(Stored data entries)
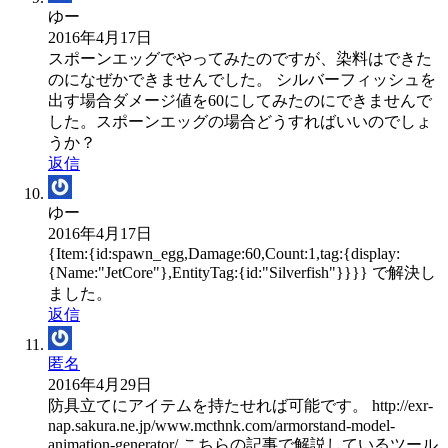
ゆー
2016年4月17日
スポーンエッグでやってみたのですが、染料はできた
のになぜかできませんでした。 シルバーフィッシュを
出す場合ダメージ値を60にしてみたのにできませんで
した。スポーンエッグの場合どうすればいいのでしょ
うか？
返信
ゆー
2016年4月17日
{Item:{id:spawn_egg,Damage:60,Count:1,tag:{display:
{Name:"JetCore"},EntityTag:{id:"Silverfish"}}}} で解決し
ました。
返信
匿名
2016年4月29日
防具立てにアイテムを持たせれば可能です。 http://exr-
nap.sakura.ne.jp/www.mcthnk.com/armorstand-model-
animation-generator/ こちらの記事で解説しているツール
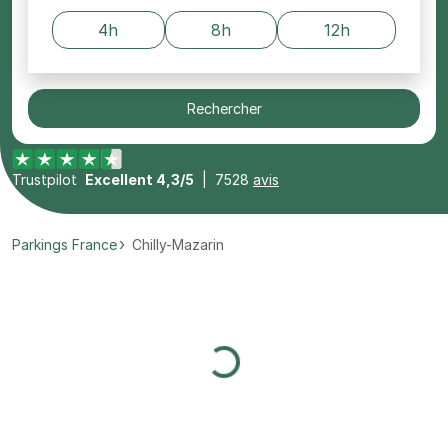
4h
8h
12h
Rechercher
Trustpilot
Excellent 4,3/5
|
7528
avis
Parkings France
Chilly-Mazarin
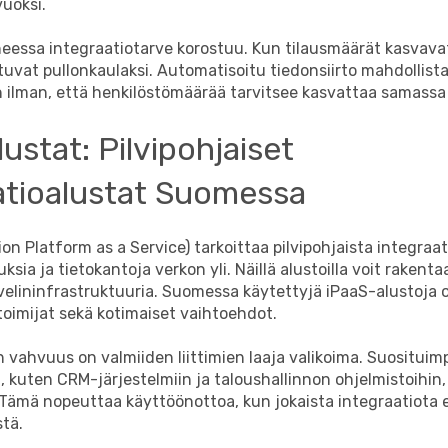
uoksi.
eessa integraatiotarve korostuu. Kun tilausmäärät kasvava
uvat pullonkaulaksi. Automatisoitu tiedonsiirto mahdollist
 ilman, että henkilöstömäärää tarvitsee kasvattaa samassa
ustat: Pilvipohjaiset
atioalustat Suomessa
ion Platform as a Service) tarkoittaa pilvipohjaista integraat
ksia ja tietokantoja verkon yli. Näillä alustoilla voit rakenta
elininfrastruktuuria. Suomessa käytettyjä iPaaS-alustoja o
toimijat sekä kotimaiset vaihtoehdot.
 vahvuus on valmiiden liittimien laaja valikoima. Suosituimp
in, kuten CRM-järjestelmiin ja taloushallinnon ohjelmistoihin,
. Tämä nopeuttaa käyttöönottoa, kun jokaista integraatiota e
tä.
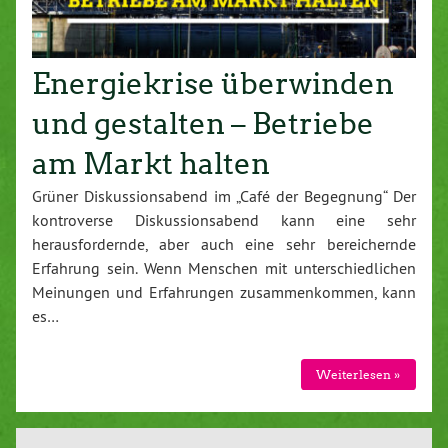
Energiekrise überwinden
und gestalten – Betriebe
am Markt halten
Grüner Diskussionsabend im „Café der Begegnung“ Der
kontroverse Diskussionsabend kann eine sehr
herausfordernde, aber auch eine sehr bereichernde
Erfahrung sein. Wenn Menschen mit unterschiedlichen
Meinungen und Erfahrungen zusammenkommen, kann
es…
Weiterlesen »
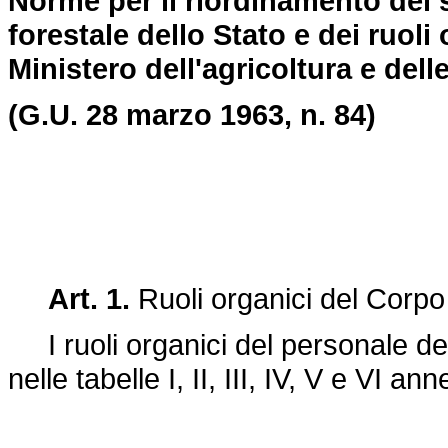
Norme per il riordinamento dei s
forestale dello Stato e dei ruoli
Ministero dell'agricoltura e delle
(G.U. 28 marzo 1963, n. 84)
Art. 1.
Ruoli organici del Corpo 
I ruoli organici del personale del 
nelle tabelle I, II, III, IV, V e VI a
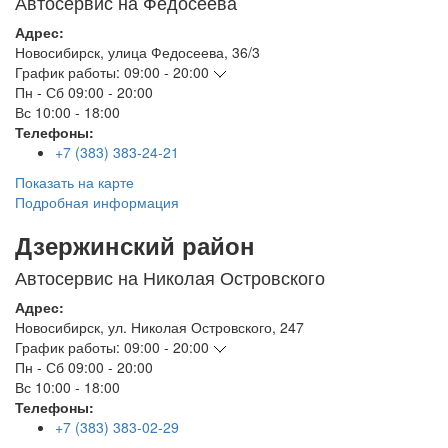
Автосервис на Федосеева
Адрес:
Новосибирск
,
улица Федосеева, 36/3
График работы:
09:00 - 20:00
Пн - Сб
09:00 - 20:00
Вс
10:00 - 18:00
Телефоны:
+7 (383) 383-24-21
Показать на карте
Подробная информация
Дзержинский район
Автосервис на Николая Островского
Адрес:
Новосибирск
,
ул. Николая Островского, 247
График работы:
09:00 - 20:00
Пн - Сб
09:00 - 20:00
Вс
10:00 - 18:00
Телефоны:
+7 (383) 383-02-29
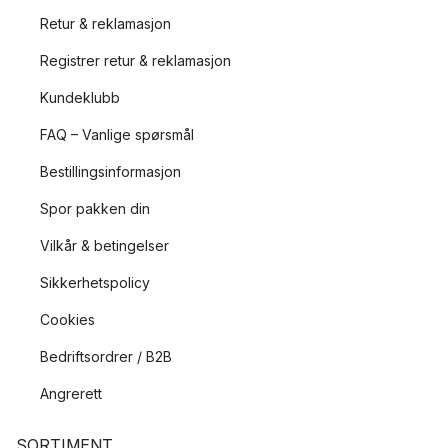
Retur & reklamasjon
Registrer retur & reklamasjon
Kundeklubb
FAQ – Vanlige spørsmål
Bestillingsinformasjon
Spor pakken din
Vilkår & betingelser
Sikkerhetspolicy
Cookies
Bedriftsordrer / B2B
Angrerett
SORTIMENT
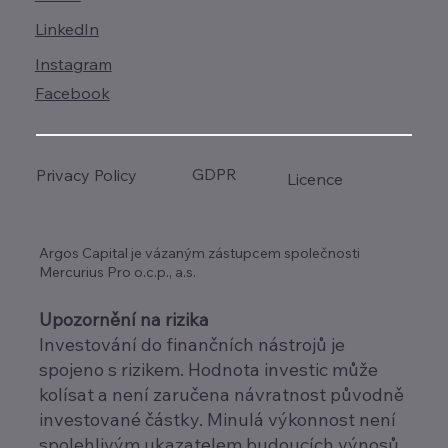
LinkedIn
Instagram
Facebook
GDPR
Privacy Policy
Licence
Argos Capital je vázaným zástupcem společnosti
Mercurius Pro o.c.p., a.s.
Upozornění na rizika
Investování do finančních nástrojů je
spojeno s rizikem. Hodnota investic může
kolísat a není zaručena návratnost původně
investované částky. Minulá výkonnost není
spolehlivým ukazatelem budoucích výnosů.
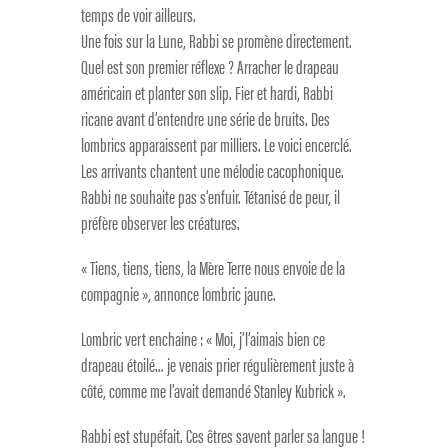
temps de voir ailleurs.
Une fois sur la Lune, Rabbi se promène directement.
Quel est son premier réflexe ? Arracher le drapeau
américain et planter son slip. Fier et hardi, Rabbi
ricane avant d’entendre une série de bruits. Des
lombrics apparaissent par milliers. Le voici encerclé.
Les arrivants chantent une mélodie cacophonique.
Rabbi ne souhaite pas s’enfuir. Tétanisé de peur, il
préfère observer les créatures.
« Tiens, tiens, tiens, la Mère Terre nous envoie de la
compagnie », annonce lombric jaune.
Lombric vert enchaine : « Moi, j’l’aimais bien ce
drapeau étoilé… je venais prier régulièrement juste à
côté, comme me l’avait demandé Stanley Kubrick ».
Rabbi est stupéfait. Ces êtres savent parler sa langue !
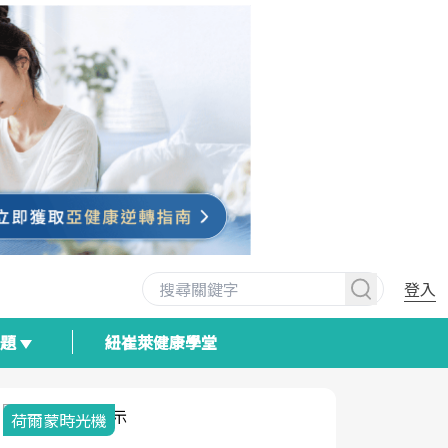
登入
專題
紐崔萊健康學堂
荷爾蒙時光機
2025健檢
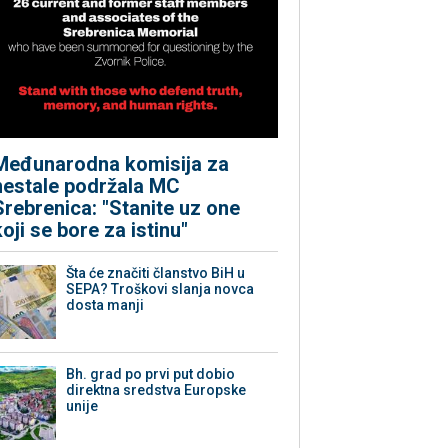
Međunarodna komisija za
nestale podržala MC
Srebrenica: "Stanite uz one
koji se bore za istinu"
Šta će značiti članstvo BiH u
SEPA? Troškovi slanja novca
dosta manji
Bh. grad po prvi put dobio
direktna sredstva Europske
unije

> **What is expected**: Only the number should be given: how many lines in the data contain the string "Федосеева".

> **Answer to the problem**: 2